Dün akşam Trabzonspor’un maça o muhteşem uğurlanışını seyrederken şampiyonluktaki günler film şeridi gibi gözlerimin önünden gelip geçerken bu oyuncular bu akşam sadece topla meşgul olmakla kalmazlar, topu dişlerler dedim ama olmadı... 

Evdeki hesap pazara uymadı.... Topa vurma yerine bordo mavili oyunculara tekme savuran Ankaragücü oyuncular beraberlik alıp giderlerken Trabonspor her daim olduğu gibi maçın başında yine öne geçti, yine kaçmaya çalışırken arkaya yaslanıp yakalandılar... 

Hakemler mi bildiğiniz gördüğünüz gibi Trabzonspora vurha vur yaptılar... 

Aleyhine olmayan penaltıyı verdiler... Lehine olan penaltıyı vermemek için yahu 5 dakika önce ofsayt varmiş dediler... 

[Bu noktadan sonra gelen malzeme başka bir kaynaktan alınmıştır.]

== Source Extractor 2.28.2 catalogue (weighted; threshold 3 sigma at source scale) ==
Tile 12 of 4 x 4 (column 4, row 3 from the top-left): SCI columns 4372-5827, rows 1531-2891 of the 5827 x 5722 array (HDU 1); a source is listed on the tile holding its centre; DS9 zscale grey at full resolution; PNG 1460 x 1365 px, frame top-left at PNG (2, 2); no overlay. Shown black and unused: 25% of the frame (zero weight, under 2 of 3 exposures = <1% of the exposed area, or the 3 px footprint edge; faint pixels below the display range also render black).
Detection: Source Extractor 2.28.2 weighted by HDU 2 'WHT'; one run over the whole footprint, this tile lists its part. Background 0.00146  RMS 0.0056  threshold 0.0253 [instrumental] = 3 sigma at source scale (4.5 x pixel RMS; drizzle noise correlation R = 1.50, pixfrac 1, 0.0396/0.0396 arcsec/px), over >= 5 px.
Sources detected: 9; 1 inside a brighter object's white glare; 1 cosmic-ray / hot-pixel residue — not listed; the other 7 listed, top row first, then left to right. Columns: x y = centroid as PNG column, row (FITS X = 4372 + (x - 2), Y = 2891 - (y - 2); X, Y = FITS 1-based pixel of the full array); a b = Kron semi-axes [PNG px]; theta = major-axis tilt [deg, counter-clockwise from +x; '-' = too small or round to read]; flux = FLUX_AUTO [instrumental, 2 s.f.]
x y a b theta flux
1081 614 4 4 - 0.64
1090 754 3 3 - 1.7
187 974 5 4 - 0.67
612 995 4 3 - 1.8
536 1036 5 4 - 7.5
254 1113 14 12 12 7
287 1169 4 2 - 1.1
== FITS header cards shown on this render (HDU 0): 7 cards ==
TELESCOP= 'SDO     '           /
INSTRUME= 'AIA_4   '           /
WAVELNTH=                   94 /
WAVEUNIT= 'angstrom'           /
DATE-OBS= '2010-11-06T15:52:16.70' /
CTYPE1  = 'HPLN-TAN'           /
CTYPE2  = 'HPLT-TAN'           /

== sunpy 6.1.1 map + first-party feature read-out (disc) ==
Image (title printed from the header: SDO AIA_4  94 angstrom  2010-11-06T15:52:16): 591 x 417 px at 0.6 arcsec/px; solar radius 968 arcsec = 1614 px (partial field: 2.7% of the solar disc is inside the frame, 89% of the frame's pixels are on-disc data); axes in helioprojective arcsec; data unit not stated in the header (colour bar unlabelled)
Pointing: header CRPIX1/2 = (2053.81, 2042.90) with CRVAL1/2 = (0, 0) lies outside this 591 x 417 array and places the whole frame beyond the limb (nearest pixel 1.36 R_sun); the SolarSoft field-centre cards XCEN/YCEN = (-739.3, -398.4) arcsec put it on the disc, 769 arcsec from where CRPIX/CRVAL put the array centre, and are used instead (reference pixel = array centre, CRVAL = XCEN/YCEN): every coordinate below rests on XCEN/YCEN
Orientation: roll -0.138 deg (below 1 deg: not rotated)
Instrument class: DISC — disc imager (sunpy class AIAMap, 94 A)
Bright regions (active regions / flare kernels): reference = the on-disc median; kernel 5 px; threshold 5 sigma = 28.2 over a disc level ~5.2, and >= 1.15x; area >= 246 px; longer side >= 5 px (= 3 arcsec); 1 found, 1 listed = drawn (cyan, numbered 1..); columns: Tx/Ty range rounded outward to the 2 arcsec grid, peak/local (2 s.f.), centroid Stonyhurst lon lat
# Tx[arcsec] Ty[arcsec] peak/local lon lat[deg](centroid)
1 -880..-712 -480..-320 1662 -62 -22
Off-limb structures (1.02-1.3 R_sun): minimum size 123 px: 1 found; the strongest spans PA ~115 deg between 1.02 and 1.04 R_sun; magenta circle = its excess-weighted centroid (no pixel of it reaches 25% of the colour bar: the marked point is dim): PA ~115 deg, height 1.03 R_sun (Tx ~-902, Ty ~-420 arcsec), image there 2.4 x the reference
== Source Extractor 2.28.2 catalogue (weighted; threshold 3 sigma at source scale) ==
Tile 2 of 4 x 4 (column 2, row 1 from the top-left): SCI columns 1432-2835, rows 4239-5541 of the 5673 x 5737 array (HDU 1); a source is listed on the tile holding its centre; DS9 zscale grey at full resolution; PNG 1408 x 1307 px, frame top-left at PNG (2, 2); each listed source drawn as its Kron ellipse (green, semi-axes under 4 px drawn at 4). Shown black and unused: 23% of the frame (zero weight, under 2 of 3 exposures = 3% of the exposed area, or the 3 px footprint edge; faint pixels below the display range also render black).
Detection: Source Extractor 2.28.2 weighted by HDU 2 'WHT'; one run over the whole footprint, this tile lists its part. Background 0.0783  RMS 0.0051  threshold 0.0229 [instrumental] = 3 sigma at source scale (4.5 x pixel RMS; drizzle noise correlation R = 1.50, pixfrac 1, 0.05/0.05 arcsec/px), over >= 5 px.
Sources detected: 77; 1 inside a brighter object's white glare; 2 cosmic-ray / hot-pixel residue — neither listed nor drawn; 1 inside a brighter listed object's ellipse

Rakibin savurduğu tekmelere eyvallah dediler.... Kenar yönetimi Ekuban ve Nwakeme’nin yokluğunda yalnız kalan Sörloth'u yan toplarla destekleyeceğine yahu bu takım çoğu kez öne geçip niye geriye yaslanıyor gibi eksikleri yine seyrettiler... 

Son iki maç şampiyonluğa mal olan 4 değerli puana karşın avantaj kaybettik daha 5 maç diyebildiler…

Bakın değerli arkadaşlar futbolun güç dengesine inananlardanım. Futbolda şapkadan tavşan çıkaranlanlardan değilim ancak tüm olumsuzluklara rağmen küme düşmüş bir takıma puan verilmesini anlayamam ve de hazmedemem.

Şimdi yine gelelim sadete… Aynı pozisyonları ayrı düdüklerle ifade edildiği şampiyonlukların alın teri ile belirlenmediği kara ligde her zaman sevip saygı duyduğum taraftarlarımıza tekrar seslenmek istiyorum. Bu takımınıza değil sevdanıza kızın. Tepki de gösterin ama sakın ola küsmeyin darılmayın…

Taraftar dediğin, hele adı Trabzonspor ise bir marşımızda olduğu gibi yağan yağmurda dar sokaklarında kısaca kederde neşede lütfen yalnız bırakmayalım hadi az kaldı yolumuz açık olsun.